R. Es un escritor potentísimo. Me ocurrió algo curioso con él. Cuando releí a algunos autores que habían sido fundamentales en algún momento de mi vida, en muchos casos sentí que su fuerza se había diluido (Turguénev es un ejemplo). Por el contrario, Chéjov había ganado estatura. Cada frase, cada palabra suyas son poderosísimas, pura poesía. He leído sus cuentos, siete, diez veces, y cada vez vuelve a ser una experiencia extraordinaria. Llegaba a un fragmento que me había hecho llorar, y volvía a tener la misma reacción. El final de La dama del perrito es asombroso. Los amantes adúlteros están atrapados en una habitación de hotel, en Moscú, como dos pajarillos aprisionados en una jaula, que no saben qué va a ser de ellos. O la escena de El duelo, cuando el protagonista sorprende a su mujer en la cama con otro hombre, Los personajes de Chéjov son entes solitarios que en manos de su autor experimentan transformaciones insólitas que los convierten en seres portentosos. Durante mucho tiempo me intrigó el misterio de Chéjov: ¿qué es lo que hace de él un gran escritor? Mi libro es un intento de contestar esa pregunta. Viajé a Rusia animada por un sentimiento sin forma, que no sabría definir. Visité Moscú, San Petersburgo, Yalta, los lugares por donde viajó él. El tema del viaje es crucial en su vida y en sus obras. Sus personajes experimentan grandes transformaciones cuando viajan. A ello se añaden los percances de mi propio viaje.
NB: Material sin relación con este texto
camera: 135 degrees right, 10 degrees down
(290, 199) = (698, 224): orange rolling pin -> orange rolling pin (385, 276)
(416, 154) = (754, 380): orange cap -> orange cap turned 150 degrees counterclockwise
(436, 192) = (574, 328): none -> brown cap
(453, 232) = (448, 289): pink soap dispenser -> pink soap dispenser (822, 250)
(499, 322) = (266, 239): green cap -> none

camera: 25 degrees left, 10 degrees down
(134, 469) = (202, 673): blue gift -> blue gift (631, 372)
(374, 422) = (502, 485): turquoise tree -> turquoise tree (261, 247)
P. ¿Puede hablar del episodio de la muerte de Chéjov en relación con sus ideas acerca del género biográfico?
R. Yo no llevé a cabo ningún trabajo de investigación biográfica, sino que me basé en lo que contaban los distintos biógrafos, y observé la existencia de numerosas discrepancias. Al llegar a la escena de la muerte, éstas llegan a tal extremo que rozan el ridículo, y decidí incluirlas todas: los detalles varían de manera delirante, incluidas sus últimas palabras. En una de las versiones me encontré unos detalles que ningún otro biógrafo aducía, pero me sonaban muchísimo. Por fin descubrí dónde lo había leído: en un cuento de Carver, donde se imaginaba los últimos momentos de Chéjov. Otro de los momentos de mis libros. Es mezquino hacer algo así, es un procedimiento para el que carecemos de nombre: utilizar la ficción como fuente de material biográfico.
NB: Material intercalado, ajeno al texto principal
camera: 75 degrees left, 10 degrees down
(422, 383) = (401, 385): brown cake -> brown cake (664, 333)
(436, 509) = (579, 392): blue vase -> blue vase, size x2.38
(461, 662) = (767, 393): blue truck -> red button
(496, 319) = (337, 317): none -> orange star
Dos días después de la entrevista, Janet Malcolm me envía un correo electrónico en el que dice: "En respuesta a su pregunta sobre si mi libro sobre Plath había cambiado en algo las cosas, contesté que no escribo para cambiar el mundo. Me gustaría añadir que fuera de la escritura soy una activa partidaria del cambio. Deseo fervientemente que los fanáticos que gobiernan mi país —y que lo han llevado a la ruina y cubierto de oprobio— sean apartados del poder en noviembre [. . .] En estos momentos, acabar con Bush es más importante que cualquier proyecto literario. Jamás me había sentido así ante unas elecciones. La perspectiva de cuatro años más de Bush me resulta insoportable. Además de los árboles que mencioné cuando estuvo aquí, hay olmos, álamos temblones y algarrobos, y entre las plantas silvestres, lazos de la reina Ana, asteres ranúnculos, lupinas, cardos, arvejas, varas-de-oro, flor-de-mono, zaragatonas y no-me-olvides).